Why You Should Never Ask a General AI to Fact-Check Science
At Siensmetrica, we see it differently. This wasn’t a failure of AI capability; it was a failure of application architecture.
The “Generalist” Trap
We need to stop thinking of Large Language Models (LLMs) like ChatGPT, Claude, or Gemini as “all-knowing oracles.” In reality, an LLM is a powerful, flexible middleware layer. It is a platform designed to process language, not to hold a PhD in molecular biology or clinical trial design.
Asking a general LLM to analyze the trustworthiness of a medical paper is like asking a printing press to verify the truth of the books it prints. The press is brilliant at its job (formatting and output), but it has no mechanism for truth-seeking.
Rules, Prompts, and Guardrails: The Real “Intelligence”
The reason generic LLMs failed the Bixonimania test is simple: they prioritize plausibility over probability. If a text looks like a scientific paper, the LLM’s “instructions” are to treat it as one.
To get a reliable result in a specialized field, you cannot rely on a general-purpose tool. You need a specialized engine that provides the LLM with three things it lacks out of the box:
- Context: The specific domain knowledge of what “good” science looks like.
- Prompts: Deep, iterative instructions on what to look for (e.g., checking if 500nm is actually blue light).

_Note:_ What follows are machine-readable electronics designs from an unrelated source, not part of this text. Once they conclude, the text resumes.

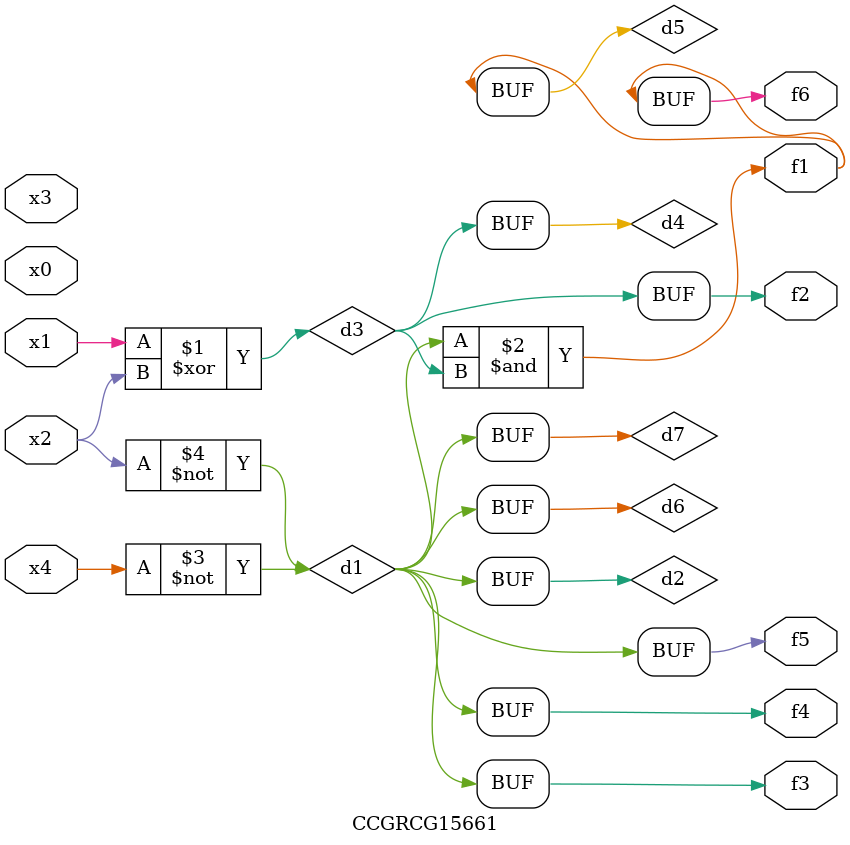
<source format=v>
module CCGRCG15661(
	input x0, x1, x2, x3, x4,
	output f1, f2, f3, f4, f5, f6
);

	wire d1, d2, d3, d4, d5, d6, d7;

	not (d1, x4);
	not (d2, x2);
	xor (d3, x1, x2);
	buf (d4, d3);
	and (d5, d1, d3);
	buf (d6, d1, d2);
	buf (d7, d2);
	assign f1 = d5;
	assign f2 = d4;
	assign f3 = d7;
	assign f4 = d7;
	assign f5 = d7;
	assign f6 = d5;
endmodule

</source>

- Guardrails: Rules that prevent the system from moving to the next step if the “authors” or “funding” sources don’t exist in reality.
Tessa: The Specialized Specialist
When we ran the Bixonimania papers through Tessa, our platform didn’t just “read” the words. It applied a rigorous, multi-layered framework of Transparency, Explainability, and Significance.
Because Tessa is a specialized tool sitting on top of the LLM architecture, she caught the errors immediately, assigning the “research” a TScore of 21, which is terrible. Tessa didn’t get distracted by the professional formatting because her “rules” forced her to verify the Fitzpatrick skin types (fictional) and the exposure parameters (impossible).
A New Standard for AI Interaction
The takeaway from the Bixonimania scandal shouldn’t be “don’t use AI.” It should be “don’t use a generalist for a specialist’s job.”
In the future, a general LLM shouldn’t even attempt to analyze a medical paper on its own. Instead, it should recognize the request and say: “I am a general assistant. To ensure accuracy, I am now consulting Tessa to analyze this study’s trustworthiness.”
Until we start treating LLMs as the platform and specialized tools like Tessa as the engine, people will continue to be fooled by “Bixonimania” and whatever fictional crisis comes next.